• **Directives**
1. Reproduce verbatim the stretch of the Huntsman and Venator agreements text from "In addition, the" through "under certain circumstances.".
2. Continue the Huntsman and Venator agreements text from the point at which it stops.

• **Provided passage**
On August 7, 2017, Huntsman entered into an employee matters agreement (the “Employee Matters Agreement”)  with Venator that governs Huntsman’s and Venator’s compensation and employee benefit obligations with respect to the current and former employees of each company, and generally allocates liabilities and responsibilities relating to employee compensation and benefit plans and programs between the parties. The Employee Matters Agreement generally provides for the following:

 

·                  the transfer of all employees who, following the IPO, will work for the Titanium Dioxide and Performance Additives business (“transferred employees”) to Venator or one of its subsidiaries;

 

4



 

·                  the retention by Huntsman of all employee and benefit plan-related liabilities and obligations not relating to current or former employees of the Titanium Dioxide and Performance Additives business;

 

·                  the establishment by Venator and its subsidiaries of new employee benefit plans for purposes of providing benefits to transferred employees;

 

·                  the cessation of active participation by transferred employees under all benefit plans sponsored by Huntsman;

 

·                  the conversion or adjustment of Huntsman equity and equity-based awards held by transferred employees;

 

·                  that the IPO is not intended to constitute a “change in control” or similar transaction under Huntsman or Venator’s benefit and compensation plans;

 

·                  the crediting of transferred employees for their service with Huntsman for purposes of determining eligibility, vesting and benefit levels under Venator’s benefit plans; and

 

·                  general cooperation and sharing of information between Venator and Huntsman on matters relating to the transfers of employees and employee benefit plan-related liabilities and obligations.

 

In addition, the Employee Matters Agreement sets forth the treatment of outstanding Huntsman equity compensation awards in connection with the IPO.

 

Registration Rights Agreement

 

On August 8, 2017, Huntsman entered into a registration rights agreement (the “Registration Rights Agreement”) with Venator, pursuant to which Venator agreed to register the sale of Venator’s ordinary shares owned by Huntsman under certain circumstances.

 

Demand Rights

 

At any time after the expiration of the 180-day lock-up period following the IPO, and during such period if the underwriters of the IPO grant a release or waiver, and subject to the limitations set forth below, Huntsman (or its permitted transferees) have the right to require Venator, by written notice, to prepare and file a registration statement registering the offer and sale of a certain number of the Venator ordinary shares they respectively own. Generally, Venator is required to provide notice of any such request by Huntsman (or its permitted transferees) to certain other holders of Venator’s ordinary shares who may, in certain circumstances, participate in the registration. Subject to certain exceptions, Venator will not be obligated to effect an underwritten offering within 90 days after the closing of any underwritten offering of ordinary shares. Further, Venator is not obligated to effect more than a total of eight demand registrations.

• **Collected data**
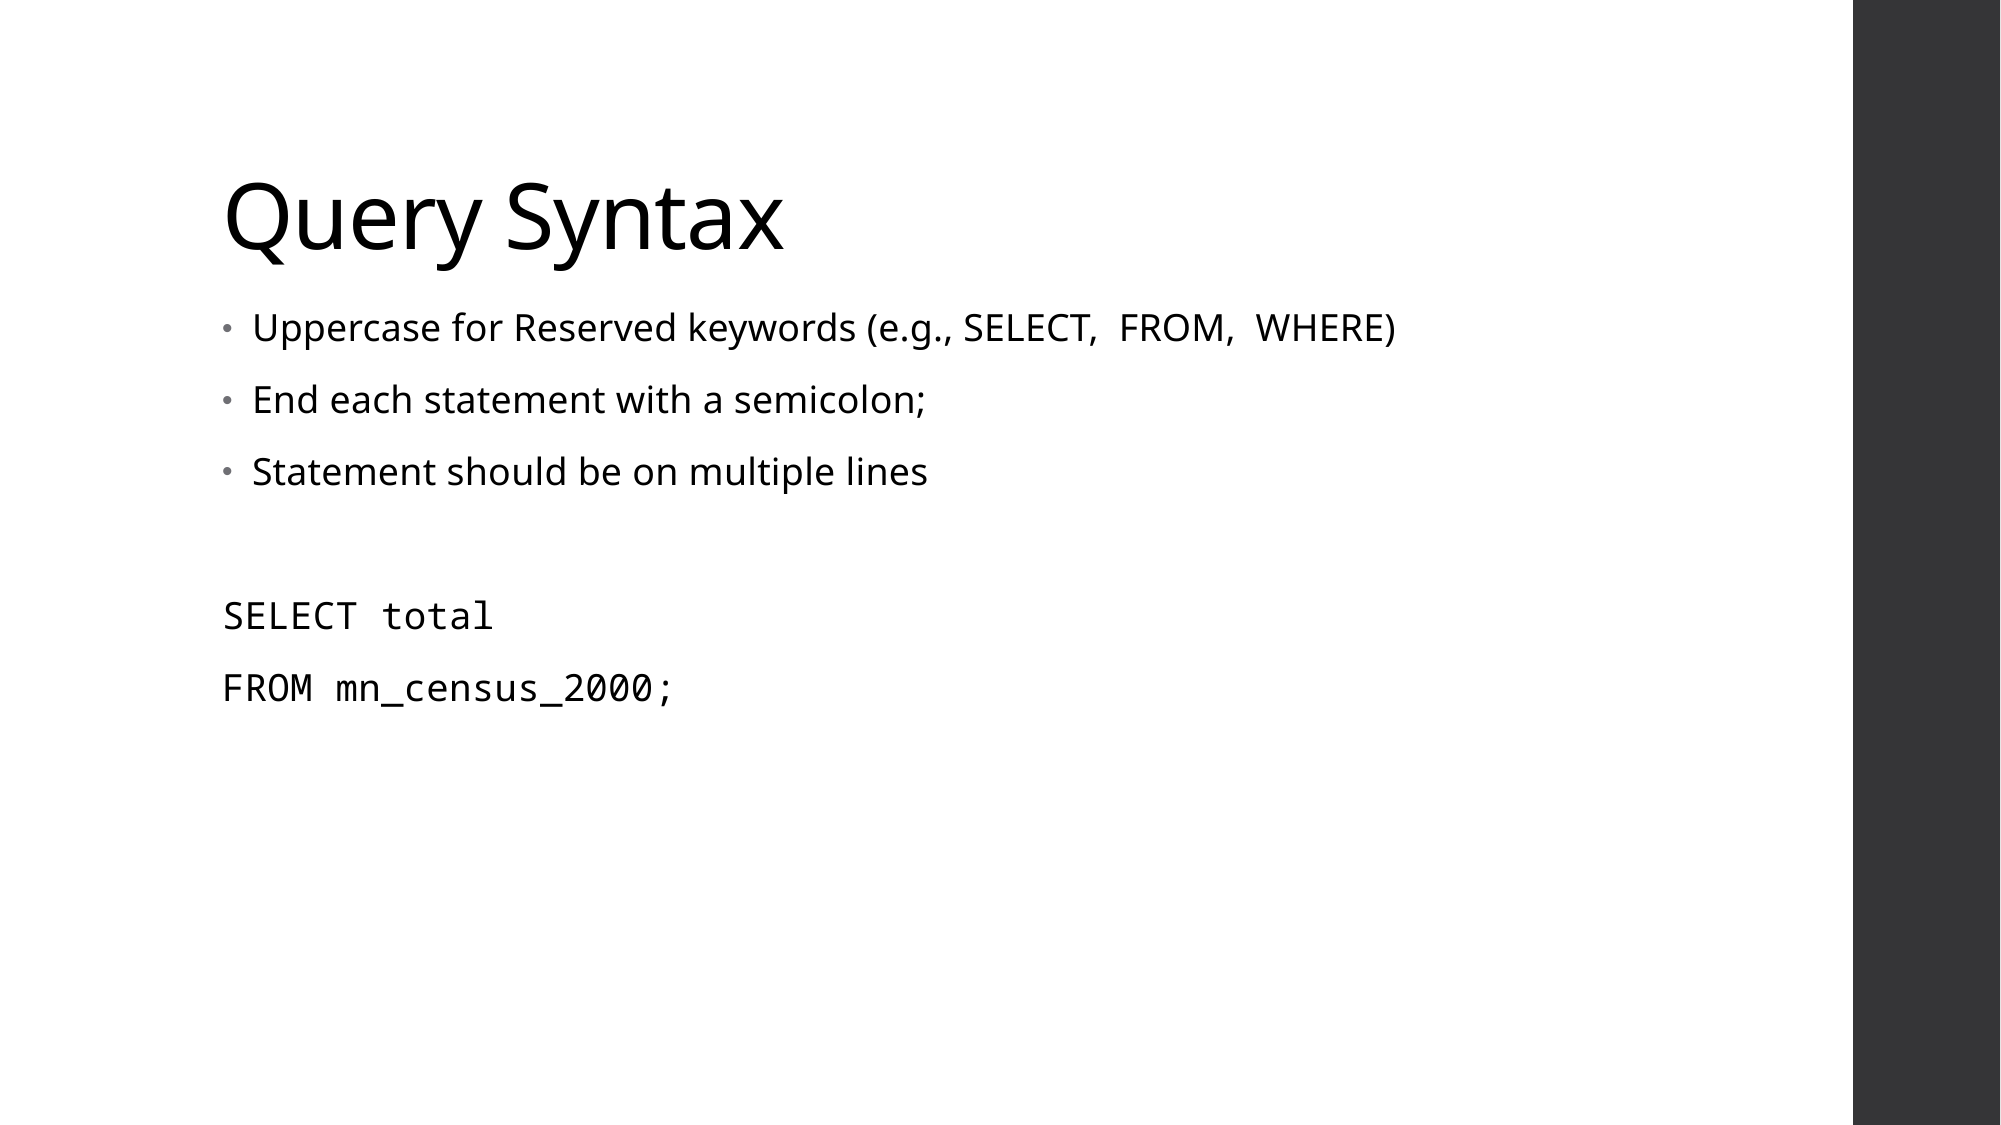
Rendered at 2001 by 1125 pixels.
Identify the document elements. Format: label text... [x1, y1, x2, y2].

list Uppercase for Reserved keywords (e.g., SELECT, FROM, WHERE) End each statement with a semicolon; Statement should be on multiple lines SELECT total FROM mn_census_2000; [206, 299, 1617, 1014]
title Query Syntax [206, 60, 1797, 278]
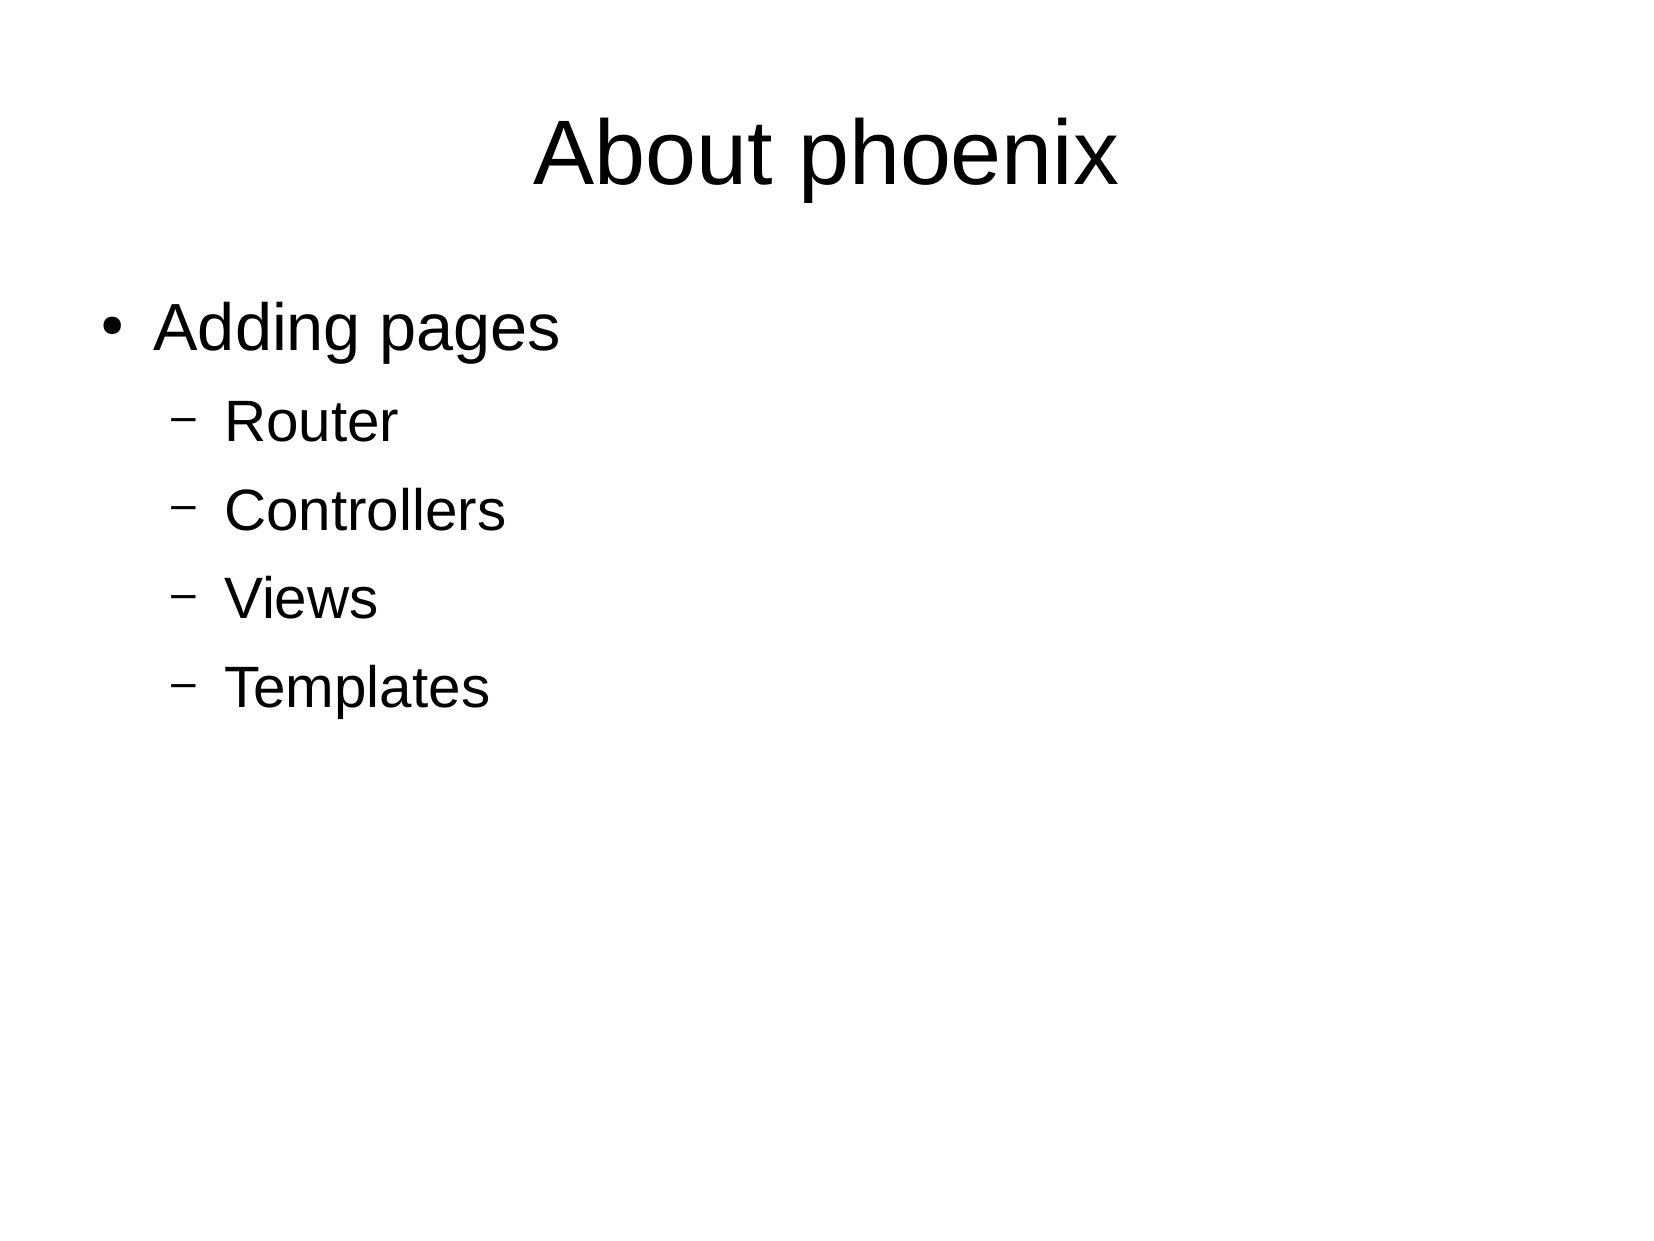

• **Answers to the exercises**
1.
In addition, the Employee Matters Agreement sets forth the treatment of outstanding Huntsman equity compensation awards in connection with the IPO.

 

Registration Rights Agreement

 

On August 8, 2017, Huntsman entered into a registration rights agreement (the “Registration Rights Agreement”) with Venator, pursuant to which Venator agreed to register the sale of Venator’s ordinary shares owned by Huntsman under certain circumstances.

2.
Venator will also not be obligated to effect any demand registration in which the anticipated aggregate offering price for Venator’s ordinary shares included in such offering is less than $25 million. Once Venator is eligible to effect a registration on Form S-3, any such demand registration may be for a shelf registration statement. Venator will be required to use reasonable best efforts to maintain the effectiveness of any such registration statement until the earlier of (a) 180 days (or five years in the case of a shelf registration statement) after the effective date thereof or (b) the date on which all ordinary shares covered by such registration statement have been sold (subject to certain extensions).

 

In addition, Huntsman (or its permitted transferees) have the right to require Venator, subject to certain limitations, to effect a distribution of any or all of the ordinary shares they respectively own by means of an underwritten offering.

 

Piggyback Rights

 

Subject to certain exceptions, if at any time Venator proposes to register an offering of ordinary shares or conduct an underwritten offering, whether or not for its own account, then Venator must notify Huntsman (or its permitted transferees) of such proposal to allow them to include a specified number of the Venator ordinary shares they own in the registration statement or the underwritten offering, as applicable.

 

5



 

Conditions and Limitations; Expenses

 

The registration rights under the Registration Rights Agreement are subject to certain conditions and limitations, including the right of the underwriters of the IPO to limit the number of Venator ordinary shares to be included in a registration statement and Venator’s right to delay or withdraw a registration statement under certain circumstances. Venator will generally pay all registration and offering expenses of Huntsman, other than underwriting discounts and commissions, in connection with Venator’s obligations under the Registration Rights Agreement, regardless of whether a registration statement is filed or becomes effective.

 

Item 2.01.                Completion of Acquisition or Disposition of Assets.

 

The information provided in Item 1.01 hereto is incorporated by reference into this Item 2.01, as applicable.

 

Item 2.03.                Creation of a Direct Financial Obligation or an Obligation under an Off-Balance Sheet Arrangement of a Registrant.

 

On August 8, 2017, in connection with the IPO and the Separation, Venator entered into new financing arrangements and incurred new debt, including borrowings of $375 million under a new senior secured term loan facility with a maturity of seven years (the “term loan facility”). In addition to the term loan facility, Venator entered into a $300 million asset-based revolving lending facility with a maturity of five years (the “ABL facility” and, together with the term loan facility, the “senior credit facilities”). As previously disclosed, on July 14, 2017, in connection with the IPO and the Separation, Venator Finance S.à r.l. and Venator Materials LLC (the “issuers”), each a wholly-owned subsidiary of Venator, issued $375,000,000 in aggregate principal amount of 5.75% of Senior Notes due 2025 (the “notes offering”). Promptly following consummation of the Separation, the proceeds of the notes offering were released from escrow and Venator used the net proceeds of the notes offering and borrowings under the term loan facility to repay intercompany debt owed to Huntsman and to pay related fees and expenses.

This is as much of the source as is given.